2026-06-15 12:33:32 +08:00
3 changed files with 185 additions and 6 deletions
@@ -0,0 +1,19 @@
+# 实验记录
+
+> 在 AI Studio notebook 里跑 `bench.py` 后，把每次配置的实测值填进表里。
+> 「本地分」用本地 test.csv + label_data.txt 算（仅作方向参考）；「提交分」是验证集真实分数。

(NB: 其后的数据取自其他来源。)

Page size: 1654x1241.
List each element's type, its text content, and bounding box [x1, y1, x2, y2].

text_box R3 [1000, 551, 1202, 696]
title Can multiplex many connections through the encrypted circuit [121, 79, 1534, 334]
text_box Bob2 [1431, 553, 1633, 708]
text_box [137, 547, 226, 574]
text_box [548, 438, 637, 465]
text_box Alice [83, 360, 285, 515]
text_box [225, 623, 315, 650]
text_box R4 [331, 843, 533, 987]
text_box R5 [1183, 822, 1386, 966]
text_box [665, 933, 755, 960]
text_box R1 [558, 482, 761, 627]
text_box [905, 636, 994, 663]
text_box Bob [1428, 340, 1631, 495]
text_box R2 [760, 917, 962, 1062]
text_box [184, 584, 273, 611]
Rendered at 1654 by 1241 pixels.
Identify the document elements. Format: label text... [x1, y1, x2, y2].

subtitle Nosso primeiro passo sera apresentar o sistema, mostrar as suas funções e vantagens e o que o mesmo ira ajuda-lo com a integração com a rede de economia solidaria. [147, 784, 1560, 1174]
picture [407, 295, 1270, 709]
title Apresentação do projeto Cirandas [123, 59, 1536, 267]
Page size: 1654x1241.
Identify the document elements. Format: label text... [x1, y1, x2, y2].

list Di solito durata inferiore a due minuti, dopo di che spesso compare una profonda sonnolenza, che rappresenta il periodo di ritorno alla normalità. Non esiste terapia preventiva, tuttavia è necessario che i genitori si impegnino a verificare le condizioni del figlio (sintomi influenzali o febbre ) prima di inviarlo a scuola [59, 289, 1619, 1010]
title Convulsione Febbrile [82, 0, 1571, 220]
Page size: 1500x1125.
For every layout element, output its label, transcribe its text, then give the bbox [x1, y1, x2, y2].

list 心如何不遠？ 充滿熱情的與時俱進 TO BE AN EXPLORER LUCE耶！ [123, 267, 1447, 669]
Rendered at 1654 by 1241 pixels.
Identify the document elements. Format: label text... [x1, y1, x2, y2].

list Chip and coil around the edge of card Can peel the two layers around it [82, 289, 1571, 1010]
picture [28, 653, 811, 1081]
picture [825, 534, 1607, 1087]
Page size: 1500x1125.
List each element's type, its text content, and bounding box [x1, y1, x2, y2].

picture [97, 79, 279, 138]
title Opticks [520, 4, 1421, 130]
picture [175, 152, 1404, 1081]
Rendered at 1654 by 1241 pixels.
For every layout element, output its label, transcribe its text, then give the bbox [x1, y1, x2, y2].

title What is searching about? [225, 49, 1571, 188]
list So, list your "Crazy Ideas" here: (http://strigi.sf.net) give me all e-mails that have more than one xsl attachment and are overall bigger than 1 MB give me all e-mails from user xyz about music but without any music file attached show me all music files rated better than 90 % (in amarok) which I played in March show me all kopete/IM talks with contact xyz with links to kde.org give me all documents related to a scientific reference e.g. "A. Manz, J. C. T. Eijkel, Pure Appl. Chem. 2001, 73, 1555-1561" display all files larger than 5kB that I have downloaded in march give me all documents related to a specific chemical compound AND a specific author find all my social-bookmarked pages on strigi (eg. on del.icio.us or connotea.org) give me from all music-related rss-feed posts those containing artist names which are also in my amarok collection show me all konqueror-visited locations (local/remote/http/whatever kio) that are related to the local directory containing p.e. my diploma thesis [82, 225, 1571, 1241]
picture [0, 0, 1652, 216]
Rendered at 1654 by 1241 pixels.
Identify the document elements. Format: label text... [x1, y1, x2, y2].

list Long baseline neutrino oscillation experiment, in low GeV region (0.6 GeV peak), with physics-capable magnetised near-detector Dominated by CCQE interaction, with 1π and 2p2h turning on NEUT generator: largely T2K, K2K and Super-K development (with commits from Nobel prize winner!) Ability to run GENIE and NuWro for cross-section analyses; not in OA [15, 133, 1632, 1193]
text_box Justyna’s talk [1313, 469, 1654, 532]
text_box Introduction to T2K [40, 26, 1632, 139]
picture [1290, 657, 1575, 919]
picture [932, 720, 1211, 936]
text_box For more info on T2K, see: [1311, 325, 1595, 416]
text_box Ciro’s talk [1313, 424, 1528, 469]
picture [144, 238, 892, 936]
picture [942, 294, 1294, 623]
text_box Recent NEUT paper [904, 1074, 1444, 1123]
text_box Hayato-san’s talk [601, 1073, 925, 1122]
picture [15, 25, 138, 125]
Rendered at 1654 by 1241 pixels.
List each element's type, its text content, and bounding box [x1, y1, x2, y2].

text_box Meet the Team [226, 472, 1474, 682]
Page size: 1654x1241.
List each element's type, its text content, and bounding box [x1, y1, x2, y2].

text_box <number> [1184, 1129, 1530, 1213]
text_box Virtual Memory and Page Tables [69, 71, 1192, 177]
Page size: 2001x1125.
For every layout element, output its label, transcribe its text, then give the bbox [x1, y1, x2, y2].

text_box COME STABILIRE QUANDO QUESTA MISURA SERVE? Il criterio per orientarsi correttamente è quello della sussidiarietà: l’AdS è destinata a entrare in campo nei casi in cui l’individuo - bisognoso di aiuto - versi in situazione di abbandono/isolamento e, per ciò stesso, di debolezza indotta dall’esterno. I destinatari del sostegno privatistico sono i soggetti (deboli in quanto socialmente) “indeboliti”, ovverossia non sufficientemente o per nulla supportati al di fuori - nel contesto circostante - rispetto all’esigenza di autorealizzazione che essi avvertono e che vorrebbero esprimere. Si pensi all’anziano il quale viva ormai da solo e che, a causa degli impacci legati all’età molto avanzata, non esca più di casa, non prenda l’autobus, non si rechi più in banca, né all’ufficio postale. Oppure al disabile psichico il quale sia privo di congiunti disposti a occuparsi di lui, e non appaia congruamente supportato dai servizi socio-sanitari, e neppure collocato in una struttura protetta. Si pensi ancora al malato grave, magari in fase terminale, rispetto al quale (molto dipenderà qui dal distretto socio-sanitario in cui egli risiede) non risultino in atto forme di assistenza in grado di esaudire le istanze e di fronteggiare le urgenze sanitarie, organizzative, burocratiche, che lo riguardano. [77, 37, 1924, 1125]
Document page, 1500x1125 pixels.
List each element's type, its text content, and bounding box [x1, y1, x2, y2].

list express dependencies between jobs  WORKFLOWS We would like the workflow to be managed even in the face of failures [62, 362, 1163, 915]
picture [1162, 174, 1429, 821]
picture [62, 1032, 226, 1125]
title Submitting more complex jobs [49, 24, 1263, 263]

+> 本文件可入 git，但**不进提交包**（打包只含 infer.py / requirements.txt / build_env.sh）。
+
+| 任务 | 配置 | AUC | PCOC | 延迟(同步) | 本地分 | 提交分 |
+|------|------|-----|------|-----------|--------|--------|
+| 基线 | 默认(当前最优: fp16+merge0.90+clamp) | _待测_ | _待测_ | _待测_ | _待测_ | 58.86 |
+
+## 待跑（按计划顺序）
+
+- [ ] Task 2: `python bench.py` 默认配置 → 填上面「基线」行的本地实测
+- [ ] **Task 3（最关键）**: `bench.run_once({"fp16": False, "expert_merge": False, "signid_mode": "clamp"})` → FP32 天花板 AUC，判定 80+ 是否有 AUC 空间
+- [ ] Task 4: clamp vs modulo（先查 max_sign_id 是否超 5M）
+- [ ] Task 5: 混合精度 keep_fp32_modules 扫描
+- [ ] Task 6: expert_merge 开/关的 AUC 代价
+- [ ] Task 7: 特征截断 + 上下文完整性核查
+- [ ] Task 8: 锁定阶段 A 配置并提交一次
@@ -0,0 +1,110 @@
+"""本地测量闭环：设置 infer.CONFIG，跑推理，同步计时，打印 AUC/PCOC/延迟/总分。
+
+不进提交包。在 AI Studio notebook（带 dataset/ 与 ckpt.pt）里运行：
+
+    %cd /home/aistudio/code
+    !python bench.py                       # 默认配置基准
+
+或在 notebook cell 里逐配置扫描：
+
+    import bench
+    bench.run_once({"fp16": False, "expert_merge": False})   # FP32 参考跑
+    bench.run_once({"signid_mode": "modulo"})                # 取模 vs clamp
+"""
+import time
+from pathlib import Path
+
+import torch
+from torch.utils.data import DataLoader
+
+import infer  # 同目录
+
+
+def run_once(config_override=None, batch_size=50, max_batches=None, max_feasign_per_slot=None):
+    """跑一次本地推理并打分。
+
+    Args:
+        config_override: 覆盖 infer.CONFIG 的字典（如 {"fp16": False}）
+        batch_size: DataLoader 的 batch 大小（本地参考；评测端可能自有设定）
+        max_batches: 只跑前 N 个 batch（快速冒烟用），None=全量
+        max_feasign_per_slot: 传给 CTRTestSeqDataset 的截断字典，None=不截断；
+                              默认沿用 baseline 的 {1: 2}
+    Returns:
+        infer._cal_score 的结果 dict
+    """
+    if config_override is None:
+        config_override = {}
+    if max_feasign_per_slot is None:
+        max_feasign_per_slot = {1: 2}
+
+    infer.CONFIG.update(config_override)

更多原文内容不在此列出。